- EXERCISE: Rewrite all of the lines below, putting "Remembrance Quilt" wherever "Memorial Quilt" appears and leaving everything else unchanged.

- WORKING DATA:
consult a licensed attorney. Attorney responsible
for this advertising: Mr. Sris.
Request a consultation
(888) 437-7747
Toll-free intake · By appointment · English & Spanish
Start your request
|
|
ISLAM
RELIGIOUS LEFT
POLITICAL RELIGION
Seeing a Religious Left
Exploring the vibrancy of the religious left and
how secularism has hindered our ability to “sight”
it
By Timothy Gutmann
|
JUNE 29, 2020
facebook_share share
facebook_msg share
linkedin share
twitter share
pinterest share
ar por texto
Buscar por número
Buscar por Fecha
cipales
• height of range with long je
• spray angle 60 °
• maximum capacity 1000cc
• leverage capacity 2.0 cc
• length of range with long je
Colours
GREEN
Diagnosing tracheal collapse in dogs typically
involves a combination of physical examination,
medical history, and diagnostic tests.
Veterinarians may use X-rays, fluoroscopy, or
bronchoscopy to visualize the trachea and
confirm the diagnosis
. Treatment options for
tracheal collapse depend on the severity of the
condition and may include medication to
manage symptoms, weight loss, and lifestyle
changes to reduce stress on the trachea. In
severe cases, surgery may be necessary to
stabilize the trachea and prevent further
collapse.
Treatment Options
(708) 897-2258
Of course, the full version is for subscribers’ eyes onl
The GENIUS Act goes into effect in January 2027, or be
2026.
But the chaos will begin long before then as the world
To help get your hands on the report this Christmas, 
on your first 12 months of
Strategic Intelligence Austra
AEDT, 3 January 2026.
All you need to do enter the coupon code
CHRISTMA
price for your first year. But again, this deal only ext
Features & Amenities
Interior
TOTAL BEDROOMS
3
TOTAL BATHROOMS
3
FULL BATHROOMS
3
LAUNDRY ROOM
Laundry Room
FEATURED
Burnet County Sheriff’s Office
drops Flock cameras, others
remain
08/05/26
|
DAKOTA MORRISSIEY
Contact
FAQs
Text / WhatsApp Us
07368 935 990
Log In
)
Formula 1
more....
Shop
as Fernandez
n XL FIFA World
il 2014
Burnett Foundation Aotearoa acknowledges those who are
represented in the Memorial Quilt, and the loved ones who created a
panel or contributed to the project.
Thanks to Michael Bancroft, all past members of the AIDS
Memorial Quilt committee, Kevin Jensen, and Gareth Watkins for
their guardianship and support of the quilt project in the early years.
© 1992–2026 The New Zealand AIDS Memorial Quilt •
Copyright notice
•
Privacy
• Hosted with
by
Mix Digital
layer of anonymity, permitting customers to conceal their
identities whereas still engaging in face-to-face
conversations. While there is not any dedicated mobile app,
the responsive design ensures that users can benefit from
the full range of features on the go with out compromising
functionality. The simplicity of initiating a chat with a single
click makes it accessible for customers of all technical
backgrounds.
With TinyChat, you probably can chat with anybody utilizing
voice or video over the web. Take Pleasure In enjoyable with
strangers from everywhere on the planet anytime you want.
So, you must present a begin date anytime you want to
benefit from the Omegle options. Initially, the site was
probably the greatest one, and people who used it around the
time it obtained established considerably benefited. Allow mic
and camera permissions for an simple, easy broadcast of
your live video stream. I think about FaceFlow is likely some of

- RESULT FOR THIS TASK:
consult a licensed attorney. Attorney responsible
for this advertising: Mr. Sris.
Request a consultation
(888) 437-7747
Toll-free intake · By appointment · English & Spanish
Start your request
|
|
ISLAM
RELIGIOUS LEFT
POLITICAL RELIGION
Seeing a Religious Left
Exploring the vibrancy of the religious left and
how secularism has hindered our ability to “sight”
it
By Timothy Gutmann
|
JUNE 29, 2020
facebook_share share
facebook_msg share
linkedin share
twitter share
pinterest share
ar por texto
Buscar por número
Buscar por Fecha
cipales
• height of range with long je
• spray angle 60 °
• maximum capacity 1000cc
• leverage capacity 2.0 cc
• length of range with long je
Colours
GREEN
Diagnosing tracheal collapse in dogs typically
involves a combination of physical examination,
medical history, and diagnostic tests.
Veterinarians may use X-rays, fluoroscopy, or
bronchoscopy to visualize the trachea and
confirm the diagnosis
. Treatment options for
tracheal collapse depend on the severity of the
condition and may include medication to
manage symptoms, weight loss, and lifestyle
changes to reduce stress on the trachea. In
severe cases, surgery may be necessary to
stabilize the trachea and prevent further
collapse.
Treatment Options
(708) 897-2258
Of course, the full version is for subscribers’ eyes onl
The GENIUS Act goes into effect in January 2027, or be
2026.
But the chaos will begin long before then as the world
To help get your hands on the report this Christmas, 
on your first 12 months of
Strategic Intelligence Austra
AEDT, 3 January 2026.
All you need to do enter the coupon code
CHRISTMA
price for your first year. But again, this deal only ext
Features & Amenities
Interior
TOTAL BEDROOMS
3
TOTAL BATHROOMS
3
FULL BATHROOMS
3
LAUNDRY ROOM
Laundry Room
FEATURED
Burnet County Sheriff’s Office
drops Flock cameras, others
remain
08/05/26
|
DAKOTA MORRISSIEY
Contact
FAQs
Text / WhatsApp Us
07368 935 990
Log In
)
Formula 1
more....
Shop
as Fernandez
n XL FIFA World
il 2014
Burnett Foundation Aotearoa acknowledges those who are
represented in the Remembrance Quilt, and the loved ones who created a
panel or contributed to the project.
Thanks to Michael Bancroft, all past members of the AIDS
Remembrance Quilt committee, Kevin Jensen, and Gareth Watkins for
their guardianship and support of the quilt project in the early years.
© 1992–2026 The New Zealand AIDS Remembrance Quilt •
Copyright notice
•
Privacy
• Hosted with
by
Mix Digital
layer of anonymity, permitting customers to conceal their
identities whereas still engaging in face-to-face
conversations. While there is not any dedicated mobile app,
the responsive design ensures that users can benefit from
the full range of features on the go with out compromising
functionality. The simplicity of initiating a chat with a single
click makes it accessible for customers of all technical
backgrounds.
With TinyChat, you probably can chat with anybody utilizing
voice or video over the web. Take Pleasure In enjoyable with
strangers from everywhere on the planet anytime you want.
So, you must present a begin date anytime you want to
benefit from the Omegle options. Initially, the site was
probably the greatest one, and people who used it around the
time it obtained established considerably benefited. Allow mic
and camera permissions for an simple, easy broadcast of
your live video stream. I think about FaceFlow is likely some of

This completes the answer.